__Stored data__
****

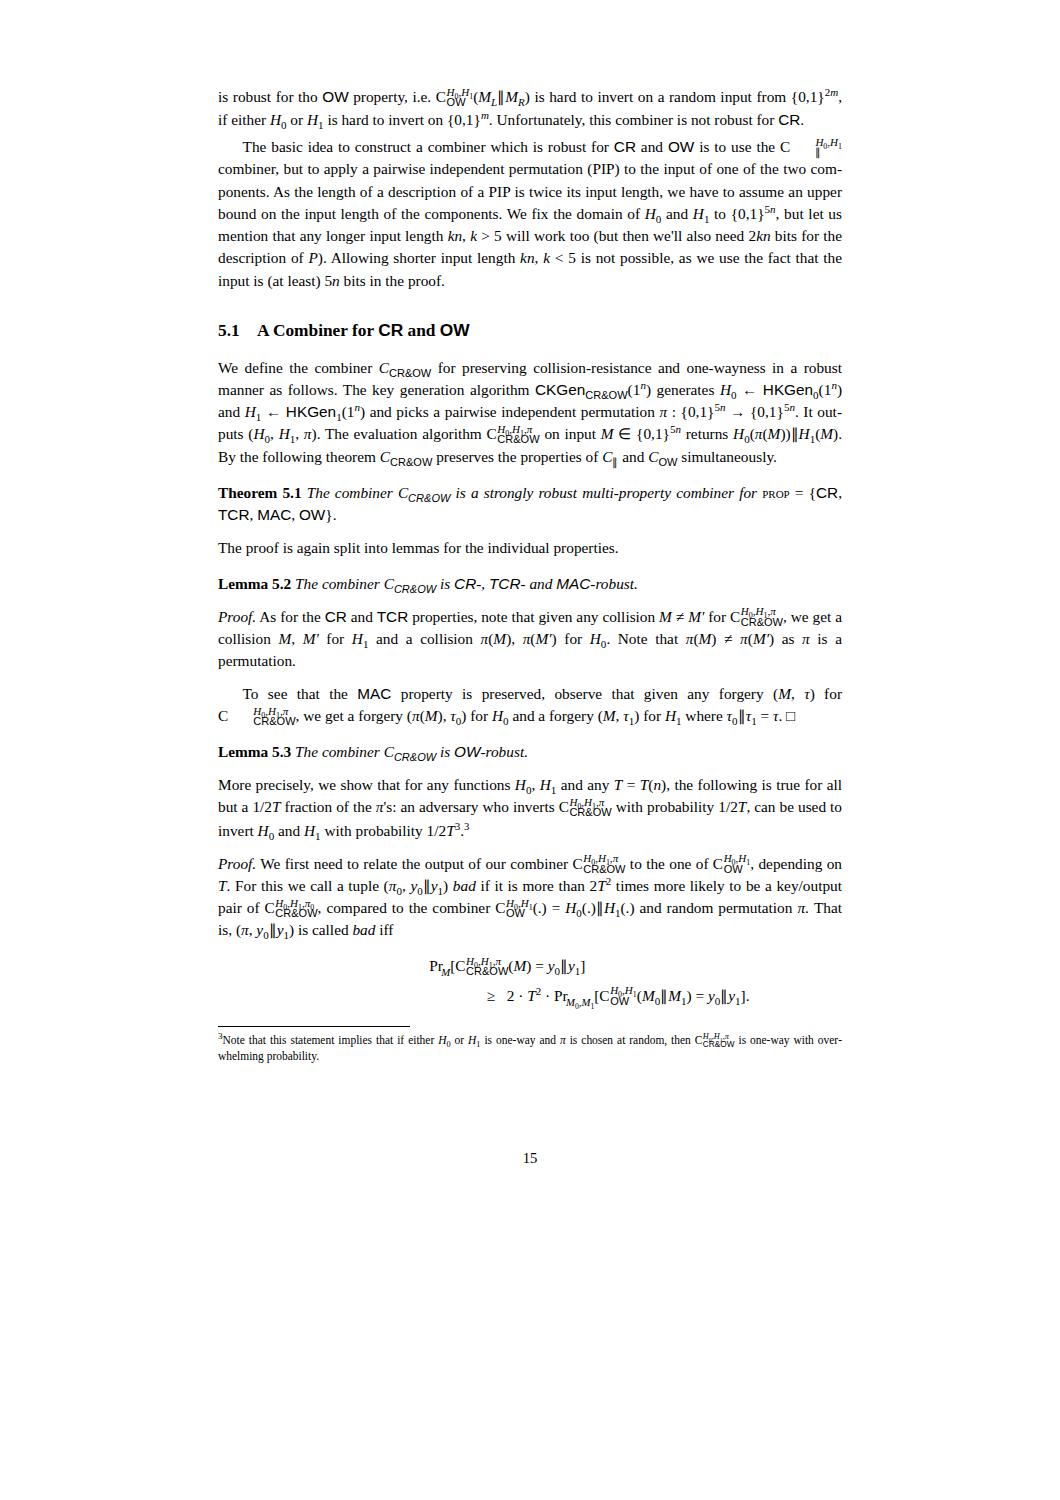is robust for tho OW property, i.e. CH0,H1 OW(ML∥MR) is hard to invert on a random input from {0,1}2m, if either H0 or H1 is hard to invert on {0,1}m. Unfortunately, this combiner is not robust for CR.
The basic idea to construct a combiner which is robust for CR and OW is to use the CH0,H1∥ combiner, but to apply a pairwise independent permutation (PIP) to the input of one of the two components. As the length of a description of a PIP is twice its input length, we have to assume an upper bound on the input length of the components. We fix the domain of H0 and H1 to {0,1}5n, but let us mention that any longer input length kn, k > 5 will work too (but then we'll also need 2kn bits for the description of P). Allowing shorter input length kn, k < 5 is not possible, as we use the fact that the input is (at least) 5n bits in the proof.
5.1 A Combiner for CR and OW
We define the combiner CCR&OW for preserving collision-resistance and one-wayness in a robust manner as follows. The key generation algorithm CKGenCR&OW(1n) generates H0 ← HKGen0(1n) and H1 ← HKGen1(1n) and picks a pairwise independent permutation π : {0,1}5n → {0,1}5n. It outputs (H0, H1, π). The evaluation algorithm CH0,H1,π CR&OW on input M ∈ {0,1}5n returns H0(π(M))∥H1(M). By the following theorem CCR&OW preserves the properties of C∥ and COW simultaneously.
Theorem 5.1 The combiner CCR&OW is a strongly robust multi-property combiner for prop = {CR, TCR, MAC, OW}.
The proof is again split into lemmas for the individual properties.
Lemma 5.2 The combiner CCR&OW is CR-, TCR- and MAC-robust.
Proof. As for the CR and TCR properties, note that given any collision M ≠ M′ for CH0,H1,π CR&OW, we get a collision M, M′ for H1 and a collision π(M), π(M′) for H0. Note that π(M) ≠ π(M′) as π is a permutation.
To see that the MAC property is preserved, observe that given any forgery (M, τ) for CH0,H1,π CR&OW, we get a forgery (π(M), τ0) for H0 and a forgery (M, τ1) for H1 where τ0∥τ1 = τ. □
Lemma 5.3 The combiner CCR&OW is OW-robust.
More precisely, we show that for any functions H0, H1 and any T = T(n), the following is true for all but a 1/2T fraction of the π's: an adversary who inverts CH0,H1,π CR&OW with probability 1/2T, can be used to invert H0 and H1 with probability 1/2T3.3
Proof. We first need to relate the output of our combiner CH0,H1,π CR&OW to the one of CH0,H1 OW, depending on T. For this we call a tuple (π0, y0∥y1) bad if it is more than 2T2 times more likely to be a key/output pair of CH0,H1,π0 CR&OW, compared to the combiner CH0,H1 OW(.) = H0(.)∥H1(.) and random permutation π. That is, (π, y0∥y1) is called bad iff
Pr M[CH0,H1,π CR&OW(M) = y0∥y1] ≥ 2 · T2 · Pr M0,M1[CH0,H1 OW(M0∥M1) = y0∥y1].
3Note that this statement implies that if either H0 or H1 is one-way and π is chosen at random, then CH0,H1,π CR&OW is one-way with overwhelming probability.
15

****

__The problem__
Both the line containing "The proof is" and the line containing "More precisely, we" belong in the answer. Print them and every line above that falls between them exactly, and no others.

__Reply__
The proof is again split into lemmas for the individual properties.
Lemma 5.2 The combiner CCR&OW is CR-, TCR- and MAC-robust.
Proof. As for the CR and TCR properties, note that given any collision M ≠ M′ for CH0,H1,π CR&OW, we get a collision M, M′ for H1 and a collision π(M), π(M′) for H0. Note that π(M) ≠ π(M′) as π is a permutation.
To see that the MAC property is preserved, observe that given any forgery (M, τ) for CH0,H1,π CR&OW, we get a forgery (π(M), τ0) for H0 and a forgery (M, τ1) for H1 where τ0∥τ1 = τ. □
Lemma 5.3 The combiner CCR&OW is OW-robust.
More precisely, we show that for any functions H0, H1 and any T = T(n), the following is true for all but a 1/2T fraction of the π's: an adversary who inverts CH0,H1,π CR&OW with probability 1/2T, can be used to invert H0 and H1 with probability 1/2T3.3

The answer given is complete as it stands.